Voilà déjà huit ans que Nicolás Pasquet et moi nous nous consacrons aux Concertos pour violon de Pierre Rode, cher auditeur, et quand vous tiendrez entre vos mains le troisième CD de la série, le quatrième sera déjà prêt à être édité et les dernières plages de l’intégrale des 13 Concertos auront été enregistrées.

Il est passionnant d’interpréter des oeuvres oubliées ou de les enregistrer pour la première fois.

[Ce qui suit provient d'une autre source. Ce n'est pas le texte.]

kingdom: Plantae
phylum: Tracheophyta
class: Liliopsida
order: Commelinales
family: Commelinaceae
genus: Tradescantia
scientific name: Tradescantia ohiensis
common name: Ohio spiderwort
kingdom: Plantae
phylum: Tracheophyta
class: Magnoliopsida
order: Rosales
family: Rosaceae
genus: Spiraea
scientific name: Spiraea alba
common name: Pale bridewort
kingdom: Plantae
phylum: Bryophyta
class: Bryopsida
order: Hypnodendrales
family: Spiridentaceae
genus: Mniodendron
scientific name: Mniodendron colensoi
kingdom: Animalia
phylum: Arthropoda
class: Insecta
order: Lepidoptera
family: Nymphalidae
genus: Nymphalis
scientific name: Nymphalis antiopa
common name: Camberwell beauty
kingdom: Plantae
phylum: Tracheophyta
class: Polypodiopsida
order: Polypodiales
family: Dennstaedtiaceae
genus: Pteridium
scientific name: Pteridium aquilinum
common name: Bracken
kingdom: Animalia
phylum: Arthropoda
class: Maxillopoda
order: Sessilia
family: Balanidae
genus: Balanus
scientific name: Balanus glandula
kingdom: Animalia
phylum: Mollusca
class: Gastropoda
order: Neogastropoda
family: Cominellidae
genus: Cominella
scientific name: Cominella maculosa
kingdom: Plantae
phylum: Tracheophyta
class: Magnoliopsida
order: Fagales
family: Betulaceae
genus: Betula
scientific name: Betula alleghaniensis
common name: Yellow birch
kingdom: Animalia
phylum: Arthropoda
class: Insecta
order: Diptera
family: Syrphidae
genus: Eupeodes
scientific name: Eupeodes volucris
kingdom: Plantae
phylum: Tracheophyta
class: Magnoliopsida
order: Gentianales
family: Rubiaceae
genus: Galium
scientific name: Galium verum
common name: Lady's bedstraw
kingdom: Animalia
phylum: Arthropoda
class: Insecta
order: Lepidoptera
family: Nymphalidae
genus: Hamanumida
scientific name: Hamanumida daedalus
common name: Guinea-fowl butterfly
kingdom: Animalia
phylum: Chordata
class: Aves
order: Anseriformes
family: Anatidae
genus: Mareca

C’est le cas notamment avec les concertos de Rode, qui permettent d’adopter une approche de pionnier et de se livrer à une immersion exaltante dans leurs partitions ! Le fait qu’il n’existe pas de tradition interprétative pour ces morceaux est un encouragement de plus à laisser s’enflammer notre imagination.

Dans un premier temps, les recherches menées autour d’éditions des Concertos pour violon dont la plupart sont très anciennes et souvent difficiles à déchiffrer n’avançaient guère, mais au prix d’un travail méticuleux et détaillé, Naxos a pu produire de nouvelles éditions des parties orchestrales et des partitions complètes—ces dernières n’étaient presque jamais disponibles dans les anciennes éditions.

En outre, dans ses Concertos pour violon, Rode ne donnait que de rares indications concernant la dynamique, l’articulation et le caractère de l’interprétation. Il manque presque toujours les cadences, et les entrées ne sont que rarement notées, aussi avions-nous là une bonne occasion de nous montrer créatifs du point de vue musical.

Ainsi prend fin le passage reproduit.